Given records:
· · · · · · ·
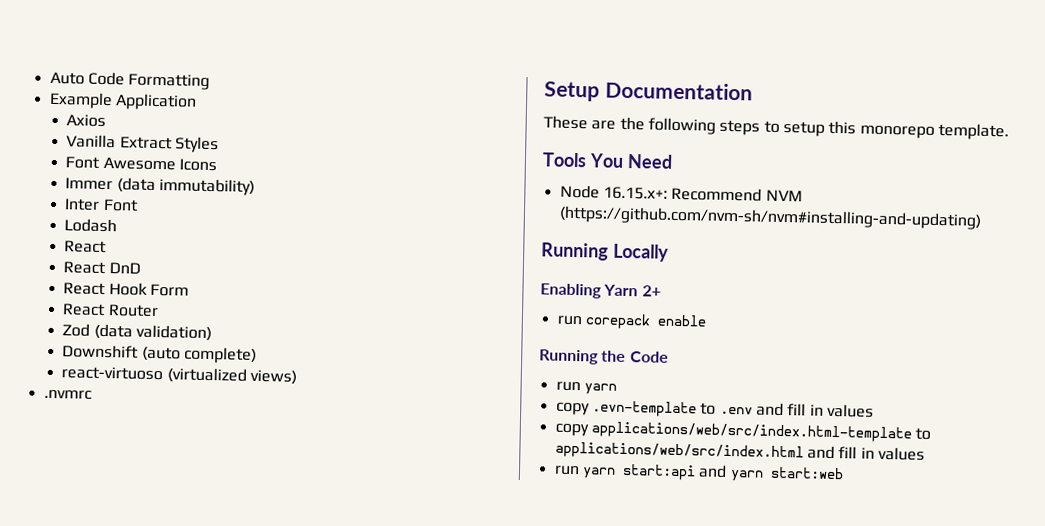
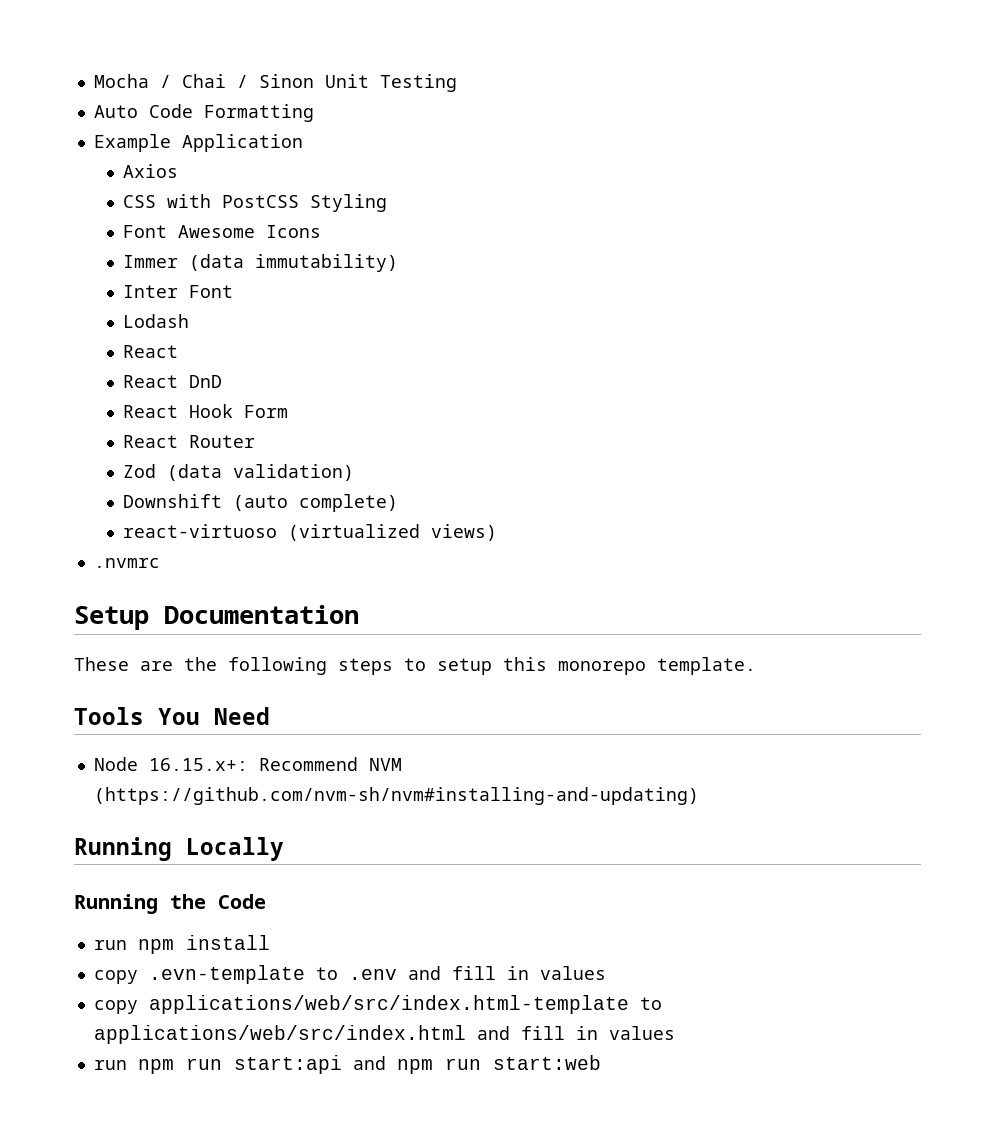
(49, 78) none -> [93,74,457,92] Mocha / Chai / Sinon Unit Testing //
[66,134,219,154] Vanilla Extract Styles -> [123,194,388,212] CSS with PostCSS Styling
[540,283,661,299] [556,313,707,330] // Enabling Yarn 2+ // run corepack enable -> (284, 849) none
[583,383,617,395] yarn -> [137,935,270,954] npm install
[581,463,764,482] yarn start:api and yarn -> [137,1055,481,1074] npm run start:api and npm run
· · · · · · ·
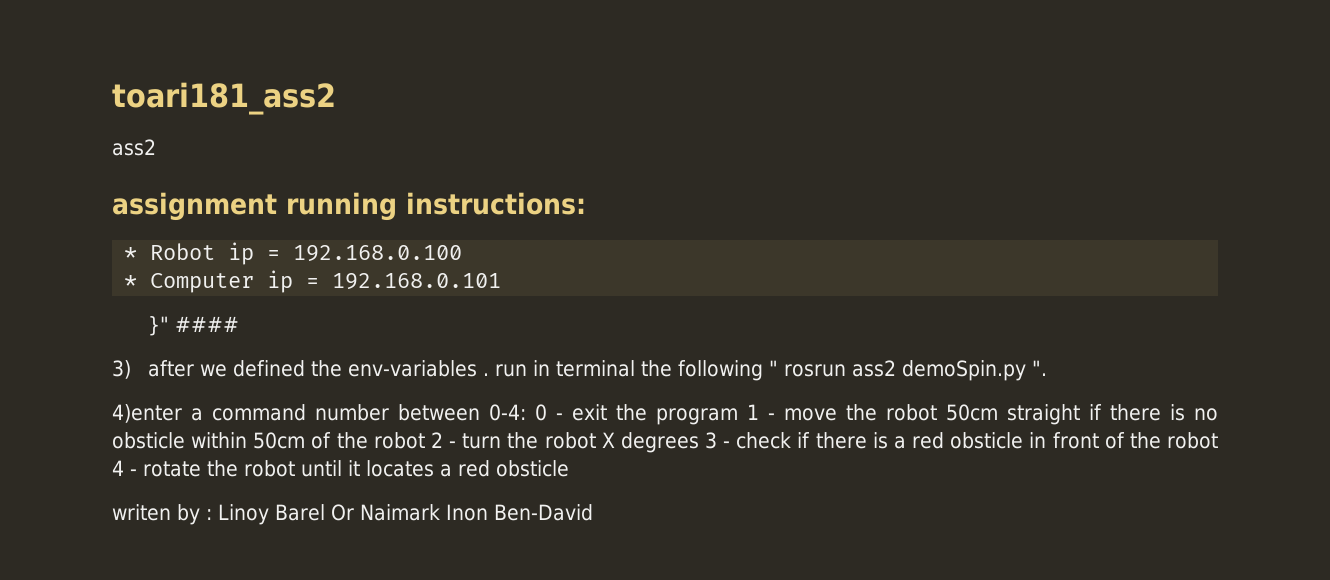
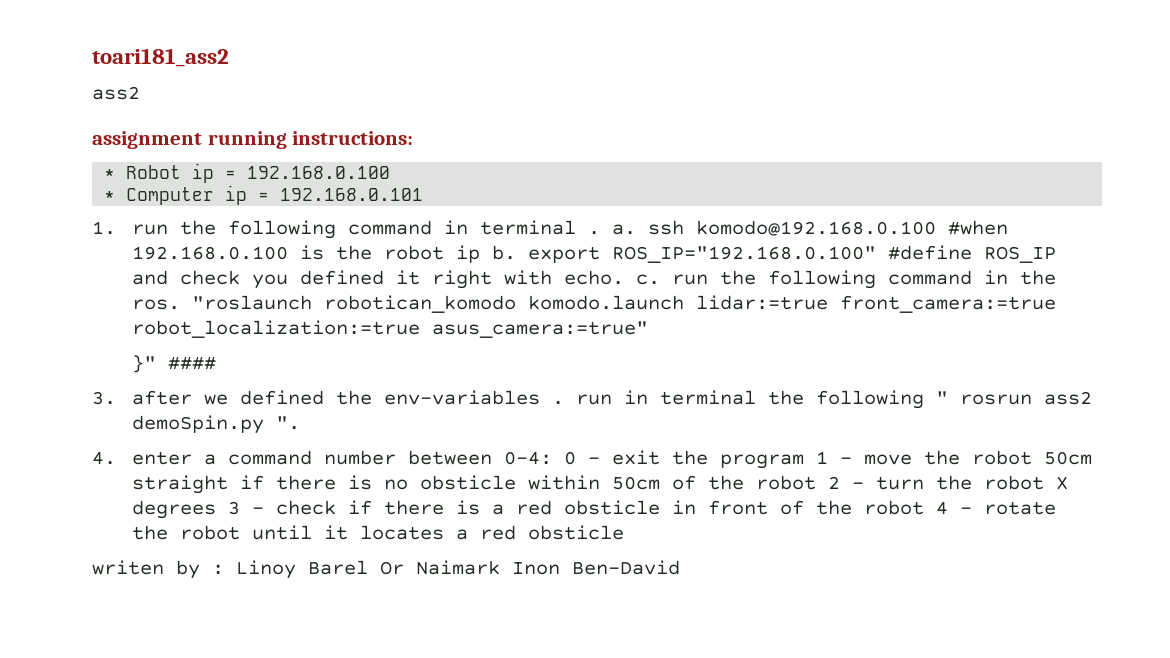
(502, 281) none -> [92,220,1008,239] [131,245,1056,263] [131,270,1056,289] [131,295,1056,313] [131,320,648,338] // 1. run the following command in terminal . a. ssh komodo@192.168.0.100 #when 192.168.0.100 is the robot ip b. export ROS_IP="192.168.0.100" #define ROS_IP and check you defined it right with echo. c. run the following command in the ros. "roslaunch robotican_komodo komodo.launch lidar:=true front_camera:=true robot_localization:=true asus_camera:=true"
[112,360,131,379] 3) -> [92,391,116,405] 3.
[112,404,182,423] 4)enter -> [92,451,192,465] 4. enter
· · · · · · ·
Task requirements: In the entries above, restate word for word the lines between the one holding "(49, 78) none" and the one holding "[581,463,764,482] yarn start:api", inclusive, and nothing besides.

Exercise output:
(49, 78) none -> [93,74,457,92] Mocha / Chai / Sinon Unit Testing //
[66,134,219,154] Vanilla Extract Styles -> [123,194,388,212] CSS with PostCSS Styling
[540,283,661,299] [556,313,707,330] // Enabling Yarn 2+ // run corepack enable -> (284, 849) none
[583,383,617,395] yarn -> [137,935,270,954] npm install
[581,463,764,482] yarn start:api and yarn -> [137,1055,481,1074] npm run start:api and npm run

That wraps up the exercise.